■ What to work on ■
Under this line is some data; print exactly the lines from the one containing "Table 1. Regions" through its last line, without pictures.

■ Dataset extract ■

# # #

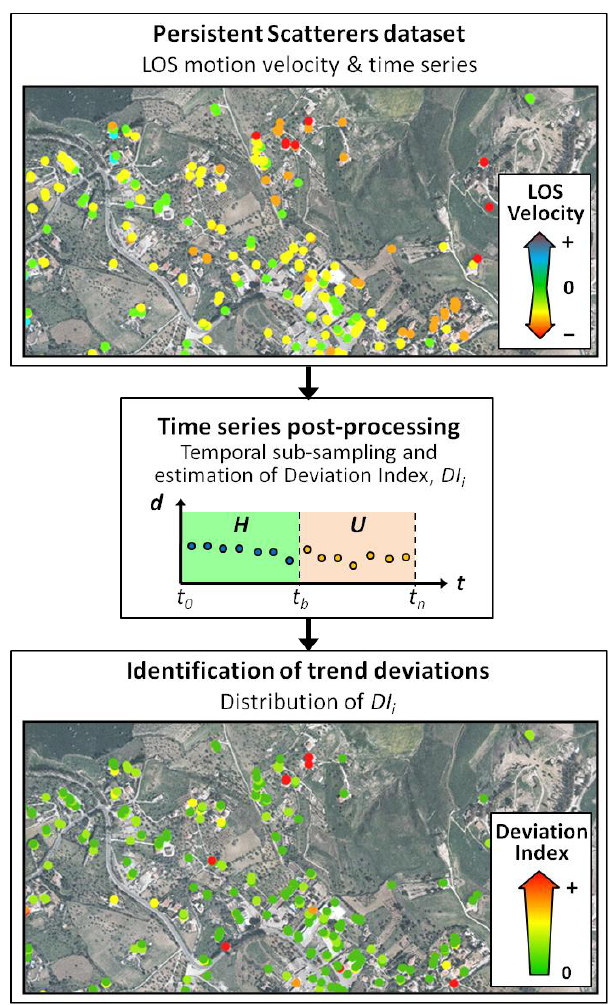
Fig. 1. Methodology employed for the identification of trend devia- tions within PS time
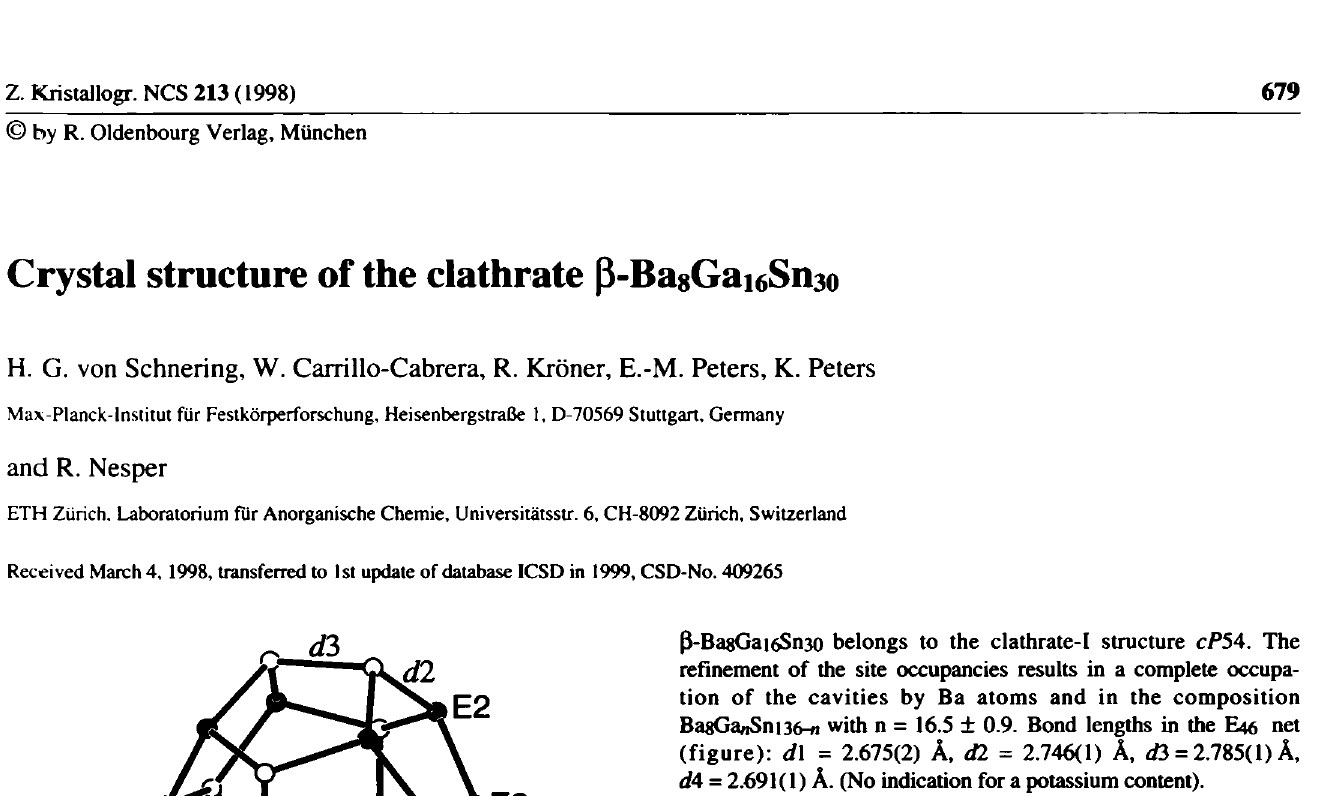
ß-BasGaiöSnao belongs to the clathrate-I structure cP5A. The refínement of the site occupancies results in a complete occupa- tion of the cavities by Ba atoms and in the composition (figure): d\ = 2.675(2) Â, d2 = 2.746(1) Â, Л = 2.785(1) Â, dA = 2.691(1) Â. (No indication for a potassium content). Obviously, BasGaieSnso exists in two modifications, namely α (c/54, see ref. 2) and β (cP5A, clathrate-I). The stability ranges of the two phase are not known, but both belong to the Zintl phases.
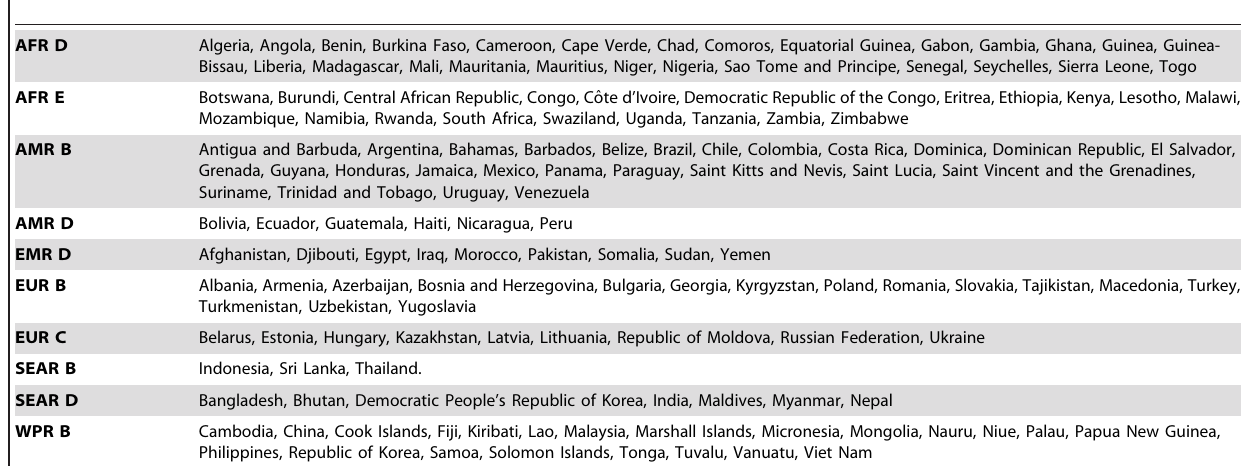
Table 1. Regions of the world (developing and transitional economies) as defined during the 2000 Global Burden of Diseases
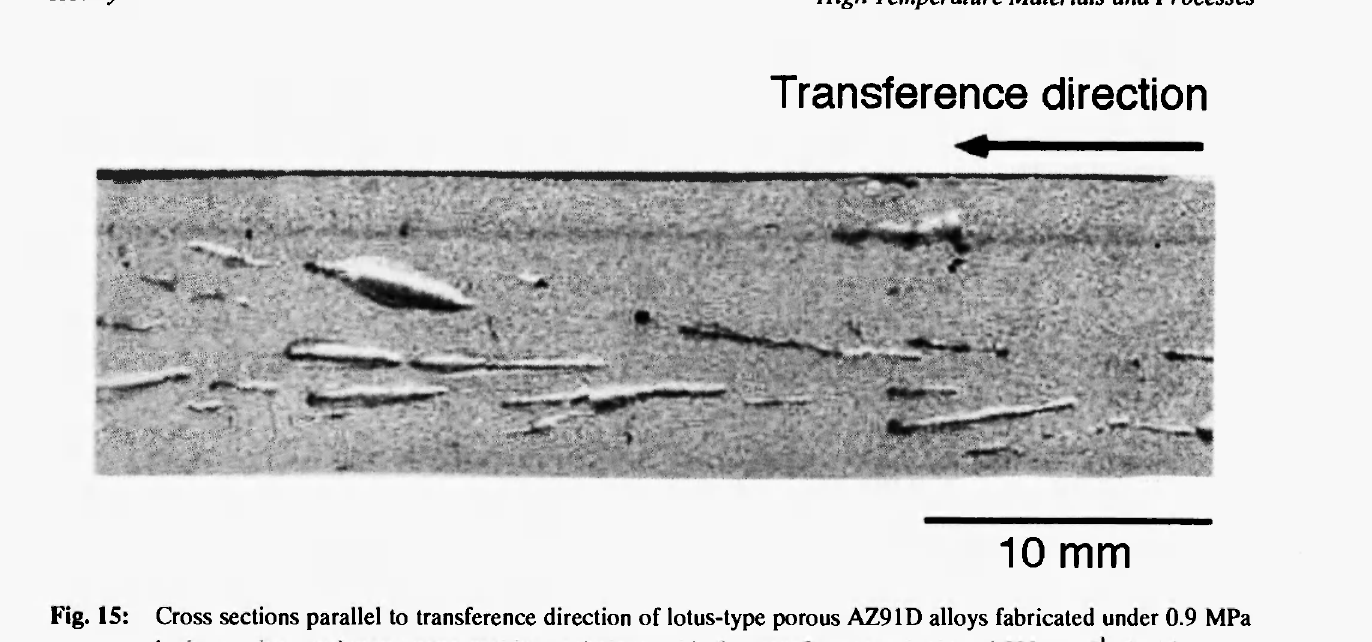
Fig. 15: Cross sections parallel to transference direction of lotus-type porous AZ91D alloys fabricated under 0.9 MPa hydrogen by continuous zone melting technique with the transference velocity of 500 μιτ«"'. Ambient gas was blown to the portion of the sample rod right below the heated zone using an electric fan with electric voltage of 100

# # #

■ Solution to this task ■
Table 1. Regions of the world (developing and transitional economies) as defined during the 2000 Global Burden of Diseases
Fig. 15: Cross sections parallel to transference direction of lotus-type porous AZ91D alloys fabricated under 0.9 MPa hydrogen by continuous zone melting technique with the transference velocity of 500 μιτ«"'. Ambient gas was blown to the portion of the sample rod right below the heated zone using an electric fan with electric voltage of 100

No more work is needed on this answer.